Task: For each entry that follows, write out an identical copy.

Information supplied:
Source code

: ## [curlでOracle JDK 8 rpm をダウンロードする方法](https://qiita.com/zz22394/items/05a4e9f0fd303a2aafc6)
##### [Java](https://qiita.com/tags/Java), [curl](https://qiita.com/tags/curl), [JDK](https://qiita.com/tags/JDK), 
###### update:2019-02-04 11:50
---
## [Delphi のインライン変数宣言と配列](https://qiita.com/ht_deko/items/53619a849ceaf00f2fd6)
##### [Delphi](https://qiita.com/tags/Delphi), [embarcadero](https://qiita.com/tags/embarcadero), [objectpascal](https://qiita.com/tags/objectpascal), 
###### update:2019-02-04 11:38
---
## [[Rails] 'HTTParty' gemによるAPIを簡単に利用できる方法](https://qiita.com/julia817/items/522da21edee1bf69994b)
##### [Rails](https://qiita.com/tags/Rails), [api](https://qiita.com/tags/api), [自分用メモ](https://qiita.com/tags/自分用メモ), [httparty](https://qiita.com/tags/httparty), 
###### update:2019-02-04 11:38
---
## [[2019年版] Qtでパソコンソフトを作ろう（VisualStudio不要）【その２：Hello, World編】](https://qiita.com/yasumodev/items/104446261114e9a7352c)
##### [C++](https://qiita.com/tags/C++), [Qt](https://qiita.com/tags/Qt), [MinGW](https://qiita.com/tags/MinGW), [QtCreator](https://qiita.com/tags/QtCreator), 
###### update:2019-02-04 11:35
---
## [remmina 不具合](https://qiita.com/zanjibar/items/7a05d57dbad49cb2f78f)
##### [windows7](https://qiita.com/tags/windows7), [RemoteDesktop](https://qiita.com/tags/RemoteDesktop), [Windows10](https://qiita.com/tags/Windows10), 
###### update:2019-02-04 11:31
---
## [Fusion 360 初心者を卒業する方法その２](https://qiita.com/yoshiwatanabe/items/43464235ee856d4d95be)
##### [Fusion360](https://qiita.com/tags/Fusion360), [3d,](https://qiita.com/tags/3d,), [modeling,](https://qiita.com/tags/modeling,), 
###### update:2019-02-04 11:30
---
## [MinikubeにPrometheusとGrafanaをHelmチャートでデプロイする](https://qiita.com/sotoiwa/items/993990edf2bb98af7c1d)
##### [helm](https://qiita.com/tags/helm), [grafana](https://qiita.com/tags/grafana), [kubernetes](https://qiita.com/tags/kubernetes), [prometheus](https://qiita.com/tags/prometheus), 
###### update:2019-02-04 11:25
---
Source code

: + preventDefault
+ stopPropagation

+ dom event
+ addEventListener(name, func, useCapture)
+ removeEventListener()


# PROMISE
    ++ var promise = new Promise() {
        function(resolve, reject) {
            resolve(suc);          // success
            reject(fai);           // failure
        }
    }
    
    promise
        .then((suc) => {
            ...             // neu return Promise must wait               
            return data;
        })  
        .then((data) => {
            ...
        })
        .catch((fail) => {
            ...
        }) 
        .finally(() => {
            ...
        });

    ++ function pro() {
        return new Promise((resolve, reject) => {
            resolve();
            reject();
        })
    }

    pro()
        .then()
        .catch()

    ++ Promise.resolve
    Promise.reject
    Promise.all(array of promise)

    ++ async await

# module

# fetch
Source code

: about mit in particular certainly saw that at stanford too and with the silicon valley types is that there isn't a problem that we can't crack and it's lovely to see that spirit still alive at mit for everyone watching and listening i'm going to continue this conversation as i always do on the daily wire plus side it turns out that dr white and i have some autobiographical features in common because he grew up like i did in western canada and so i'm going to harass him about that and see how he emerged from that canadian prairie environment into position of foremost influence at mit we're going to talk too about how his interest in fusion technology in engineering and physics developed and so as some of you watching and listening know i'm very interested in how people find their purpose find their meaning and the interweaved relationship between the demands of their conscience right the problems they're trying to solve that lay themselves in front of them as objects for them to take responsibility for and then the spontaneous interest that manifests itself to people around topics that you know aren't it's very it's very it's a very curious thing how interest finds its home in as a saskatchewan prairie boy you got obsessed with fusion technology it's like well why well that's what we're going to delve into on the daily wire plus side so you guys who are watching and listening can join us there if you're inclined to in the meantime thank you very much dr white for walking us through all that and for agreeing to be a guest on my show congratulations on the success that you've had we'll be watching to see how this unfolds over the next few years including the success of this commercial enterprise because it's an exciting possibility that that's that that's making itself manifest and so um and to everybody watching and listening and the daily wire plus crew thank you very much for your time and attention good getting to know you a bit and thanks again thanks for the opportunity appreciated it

Reply:
Source code

: ## [curlでOracle JDK 8 rpm をダウンロードする方法](https://qiita.com/zz22394/items/05a4e9f0fd303a2aafc6)
##### [Java](https://qiita.com/tags/Java), [curl](https://qiita.com/tags/curl), [JDK](https://qiita.com/tags/JDK), 
###### update:2019-02-04 11:50
---
## [Delphi のインライン変数宣言と配列](https://qiita.com/ht_deko/items/53619a849ceaf00f2fd6)
##### [Delphi](https://qiita.com/tags/Delphi), [embarcadero](https://qiita.com/tags/embarcadero), [objectpascal](https://qiita.com/tags/objectpascal), 
###### update:2019-02-04 11:38
---
## [[Rails] 'HTTParty' gemによるAPIを簡単に利用できる方法](https://qiita.com/julia817/items/522da21edee1bf69994b)
##### [Rails](https://qiita.com/tags/Rails), [api](https://qiita.com/tags/api), [自分用メモ](https://qiita.com/tags/自分用メモ), [httparty](https://qiita.com/tags/httparty), 
###### update:2019-02-04 11:38
---
## [[2019年版] Qtでパソコンソフトを作ろう（VisualStudio不要）【その２：Hello, World編】](https://qiita.com/yasumodev/items/104446261114e9a7352c)
##### [C++](https://qiita.com/tags/C++), [Qt](https://qiita.com/tags/Qt), [MinGW](https://qiita.com/tags/MinGW), [QtCreator](https://qiita.com/tags/QtCreator), 
###### update:2019-02-04 11:35
---
## [remmina 不具合](https://qiita.com/zanjibar/items/7a05d57dbad49cb2f78f)
##### [windows7](https://qiita.com/tags/windows7), [RemoteDesktop](https://qiita.com/tags/RemoteDesktop), [Windows10](https://qiita.com/tags/Windows10), 
###### update:2019-02-04 11:31
---
## [Fusion 360 初心者を卒業する方法その２](https://qiita.com/yoshiwatanabe/items/43464235ee856d4d95be)
##### [Fusion360](https://qiita.com/tags/Fusion360), [3d,](https://qiita.com/tags/3d,), [modeling,](https://qiita.com/tags/modeling,), 
###### update:2019-02-04 11:30
---
## [MinikubeにPrometheusとGrafanaをHelmチャートでデプロイする](https://qiita.com/sotoiwa/items/993990edf2bb98af7c1d)
##### [helm](https://qiita.com/tags/helm), [grafana](https://qiita.com/tags/grafana), [kubernetes](https://qiita.com/tags/kubernetes), [prometheus](https://qiita.com/tags/prometheus), 
###### update:2019-02-04 11:25
---
Source code

: + preventDefault
+ stopPropagation

+ dom event
+ addEventListener(name, func, useCapture)
+ removeEventListener()


# PROMISE
    ++ var promise = new Promise() {
        function(resolve, reject) {
            resolve(suc);          // success
            reject(fai);           // failure
        }
    }
    
    promise
        .then((suc) => {
            ...             // neu return Promise must wait               
            return data;
        })  
        .then((data) => {
            ...
        })
        .catch((fail) => {
            ...
        }) 
        .finally(() => {
            ...
        });

    ++ function pro() {
        return new Promise((resolve, reject) => {
            resolve();
            reject();
        })
    }

    pro()
        .then()
        .catch()

    ++ Promise.resolve
    Promise.reject
    Promise.all(array of promise)

    ++ async await

# module

# fetch
Source code

: about mit in particular certainly saw that at stanford too and with the silicon valley types is that there isn't a problem that we can't crack and it's lovely to see that spirit still alive at mit for everyone watching and listening i'm going to continue this conversation as i always do on the daily wire plus side it turns out that dr white and i have some autobiographical features in common because he grew up like i did in western canada and so i'm going to harass him about that and see how he emerged from that canadian prairie environment into position of foremost influence at mit we're going to talk too about how his interest in fusion technology in engineering and physics developed and so as some of you watching and listening know i'm very interested in how people find their purpose find their meaning and the interweaved relationship between the demands of their conscience right the problems they're trying to solve that lay themselves in front of them as objects for them to take responsibility for and then the spontaneous interest that manifests itself to people around topics that you know aren't it's very it's very it's a very curious thing how interest finds its home in as a saskatchewan prairie boy you got obsessed with fusion technology it's like well why well that's what we're going to delve into on the daily wire plus side so you guys who are watching and listening can join us there if you're inclined to in the meantime thank you very much dr white for walking us through all that and for agreeing to be a guest on my show congratulations on the success that you've had we'll be watching to see how this unfolds over the next few years including the success of this commercial enterprise because it's an exciting possibility that that's that that's making itself manifest and so um and to everybody watching and listening and the daily wire plus crew thank you very much for your time and attention good getting to know you a bit and thanks again thanks for the opportunity appreciated it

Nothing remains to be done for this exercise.